| WHAT TO WORK ON |
Lay out the rows as a two-column CSV with the headers "field" and "value", starting at the line that contains "country: Guyana" and ending at the line that contains "scientific name: Carya cordiformis", both included. Give one row per line, with each of the two parts in a single quoted field and any line breaks replaced by spaces.

◇ ◇ ◇ ◇ ◇ ◇ ◇

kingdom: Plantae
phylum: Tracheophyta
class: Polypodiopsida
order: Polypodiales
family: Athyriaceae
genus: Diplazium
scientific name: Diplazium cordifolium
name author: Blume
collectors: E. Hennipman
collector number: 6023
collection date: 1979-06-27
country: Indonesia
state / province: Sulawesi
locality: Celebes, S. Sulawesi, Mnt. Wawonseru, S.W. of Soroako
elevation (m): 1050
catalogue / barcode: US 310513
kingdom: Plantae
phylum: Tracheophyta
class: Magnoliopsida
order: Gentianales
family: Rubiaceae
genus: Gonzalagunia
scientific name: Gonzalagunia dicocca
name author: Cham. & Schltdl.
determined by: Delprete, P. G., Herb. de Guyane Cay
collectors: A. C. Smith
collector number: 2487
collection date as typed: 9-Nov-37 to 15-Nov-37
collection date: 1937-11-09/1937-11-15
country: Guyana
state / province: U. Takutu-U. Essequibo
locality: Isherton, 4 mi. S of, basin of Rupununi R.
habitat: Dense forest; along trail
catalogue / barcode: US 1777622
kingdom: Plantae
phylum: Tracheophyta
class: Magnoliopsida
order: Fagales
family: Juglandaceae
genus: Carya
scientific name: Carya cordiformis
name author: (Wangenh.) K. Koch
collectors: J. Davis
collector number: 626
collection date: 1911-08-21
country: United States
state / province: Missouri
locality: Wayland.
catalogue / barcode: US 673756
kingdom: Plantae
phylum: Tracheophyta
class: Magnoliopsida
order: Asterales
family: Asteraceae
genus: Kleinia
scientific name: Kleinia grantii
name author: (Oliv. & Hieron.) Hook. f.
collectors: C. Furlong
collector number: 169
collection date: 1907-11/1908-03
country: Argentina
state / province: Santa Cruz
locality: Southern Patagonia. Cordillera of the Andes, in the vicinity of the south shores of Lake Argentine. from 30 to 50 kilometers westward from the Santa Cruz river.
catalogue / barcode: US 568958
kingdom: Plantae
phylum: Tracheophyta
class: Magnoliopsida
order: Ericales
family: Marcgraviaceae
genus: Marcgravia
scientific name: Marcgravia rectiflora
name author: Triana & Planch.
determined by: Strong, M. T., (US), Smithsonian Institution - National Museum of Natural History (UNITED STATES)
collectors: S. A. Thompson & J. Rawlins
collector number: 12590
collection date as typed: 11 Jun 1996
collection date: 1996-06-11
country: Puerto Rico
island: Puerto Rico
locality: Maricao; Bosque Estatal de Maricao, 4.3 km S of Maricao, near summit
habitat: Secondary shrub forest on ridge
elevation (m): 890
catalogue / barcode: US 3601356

◇ ◇ ◇ ◇ ◇ ◇ ◇

| EXERCISE OUTPUT |
field,value
"country:","Guyana"
"state / province:","U. Takutu-U. Essequibo"
"locality:","Isherton, 4 mi. S of, basin of Rupununi R."
"habitat:","Dense forest; along trail"
"catalogue / barcode:","US 1777622"
"kingdom:","Plantae"
"phylum:","Tracheophyta"
"class:","Magnoliopsida"
"order:","Fagales"
"family:","Juglandaceae"
"genus:","Carya"
"scientific name:","Carya cordiformis"